**ACTIVITY:**
In the material below, print every line exactly and omit the pictures.

■ ■ ■ ■

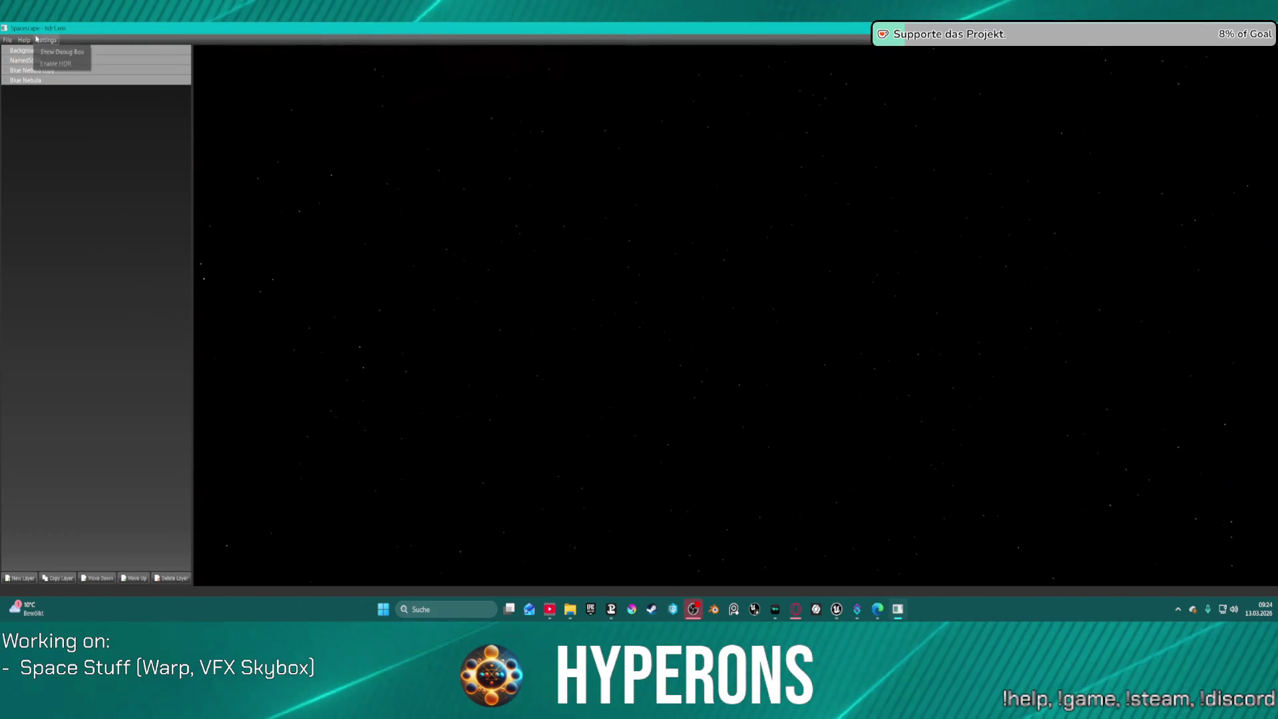
click(8, 40)
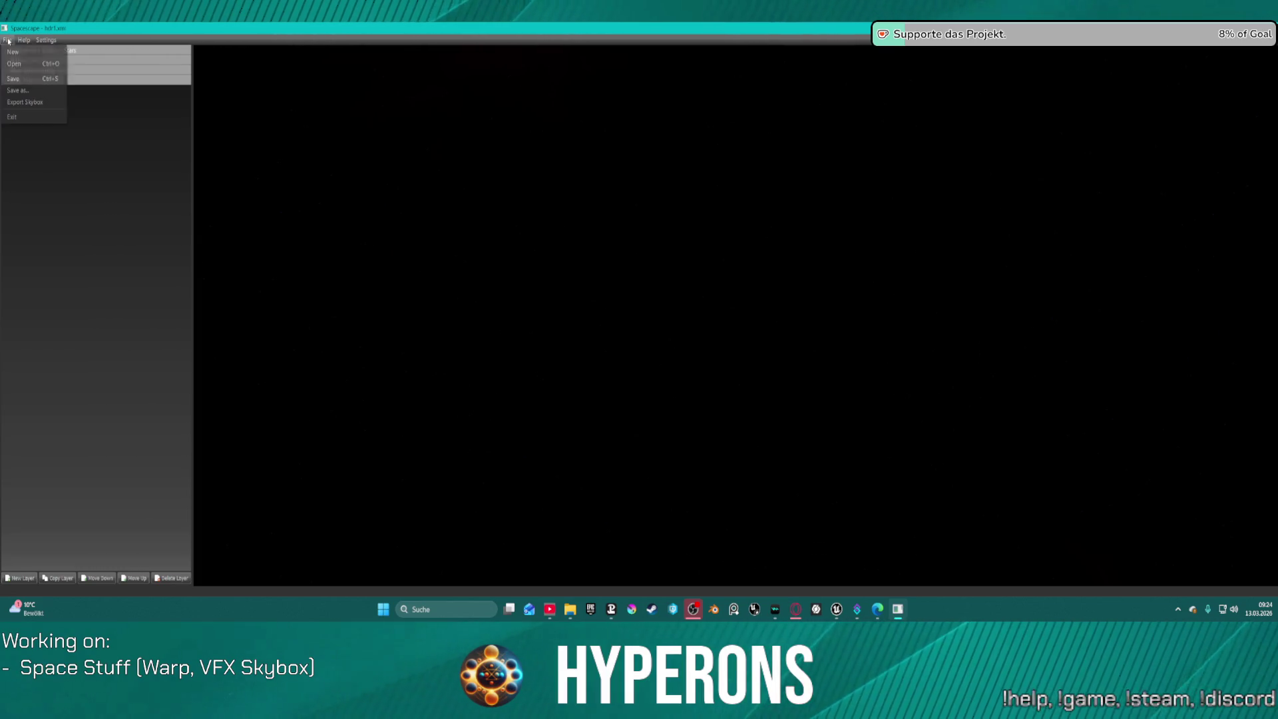
click(27, 101)
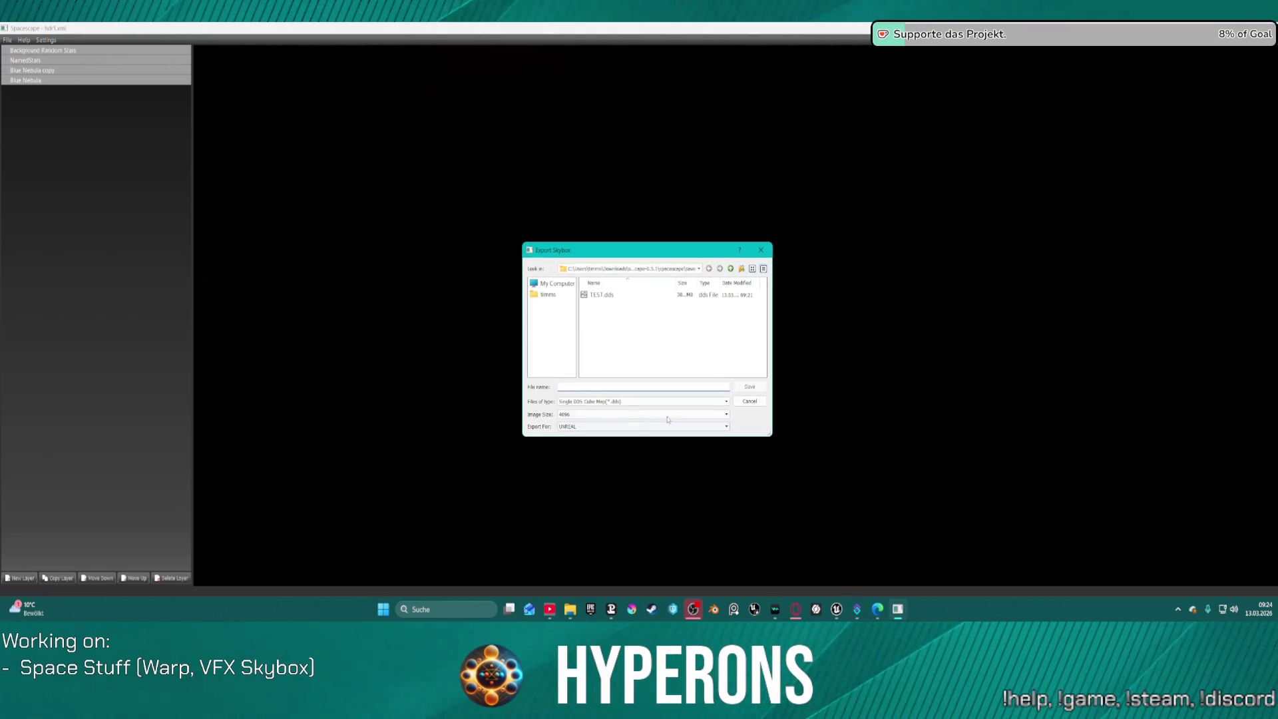
click(630, 417)
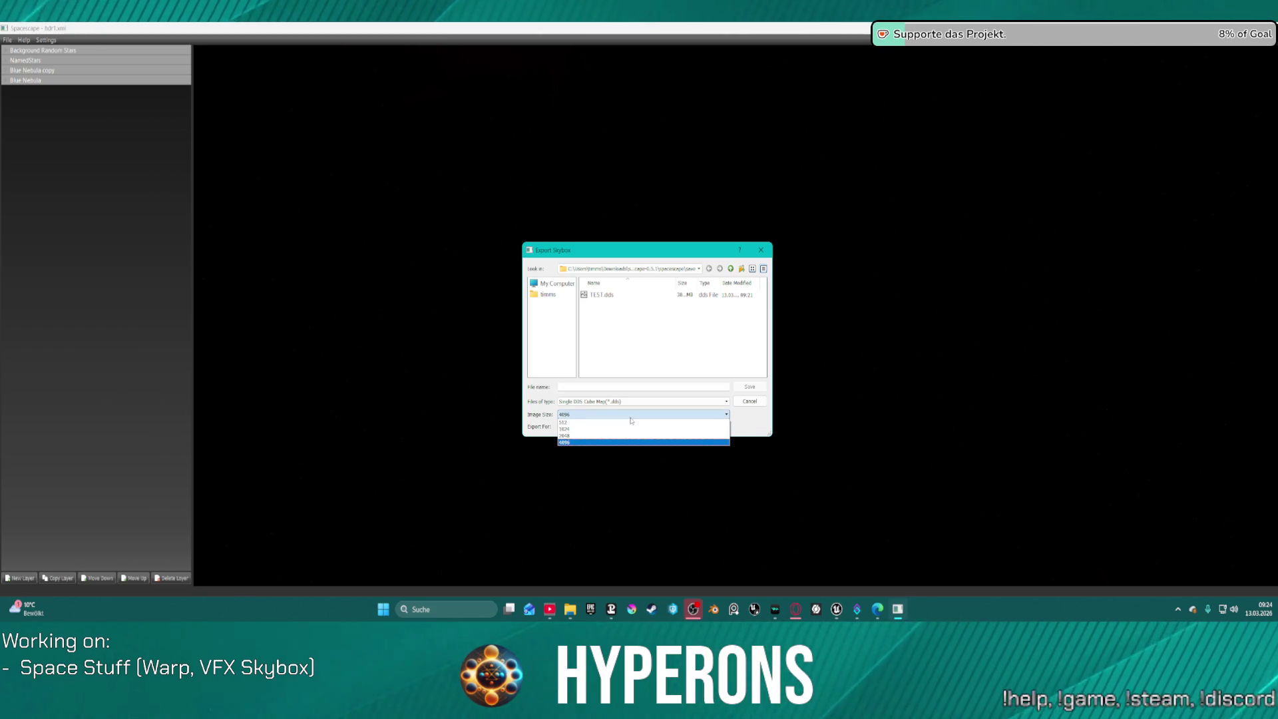
click(631, 442)
click(603, 294)
click(749, 387)
click(637, 360)
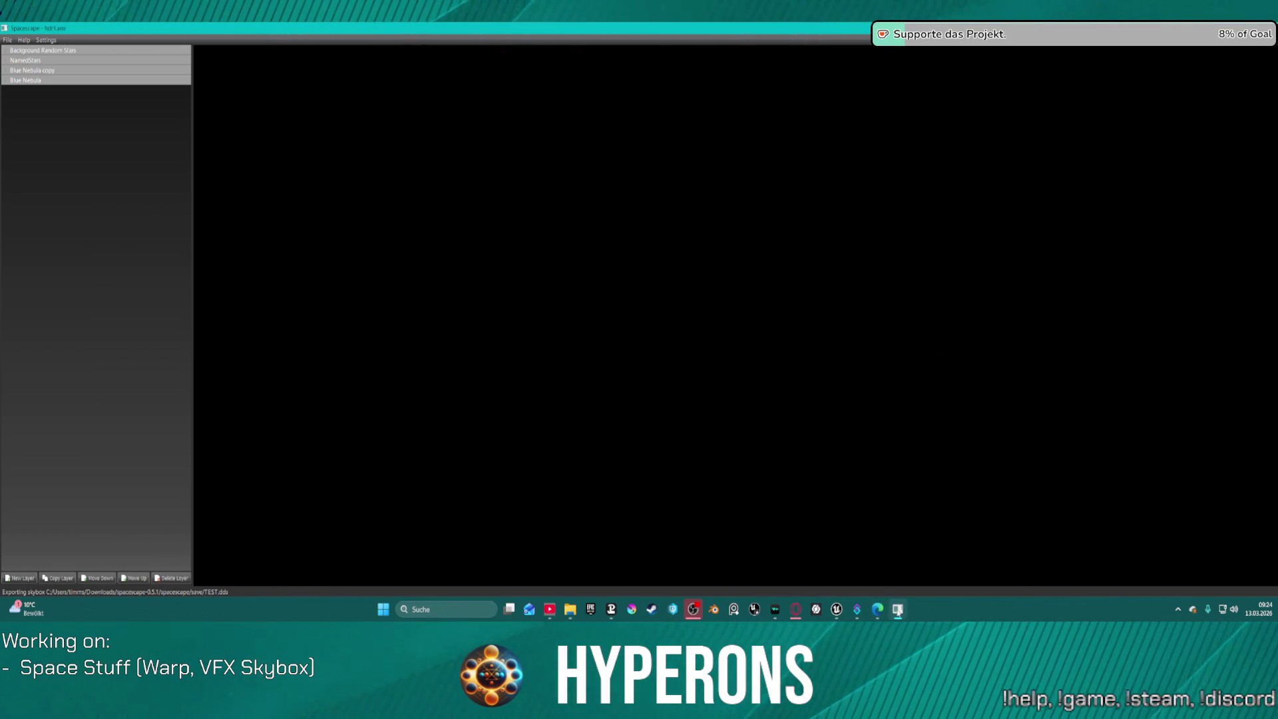
click(938, 535)
mouse_move(847, 616)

■ ■ ■ ■

**WRITTEN SOLUTION:**
click(8, 40)
click(27, 101)
click(630, 417)
click(631, 442)
click(603, 294)
click(749, 387)
click(637, 360)
click(938, 535)
mouse_move(847, 616)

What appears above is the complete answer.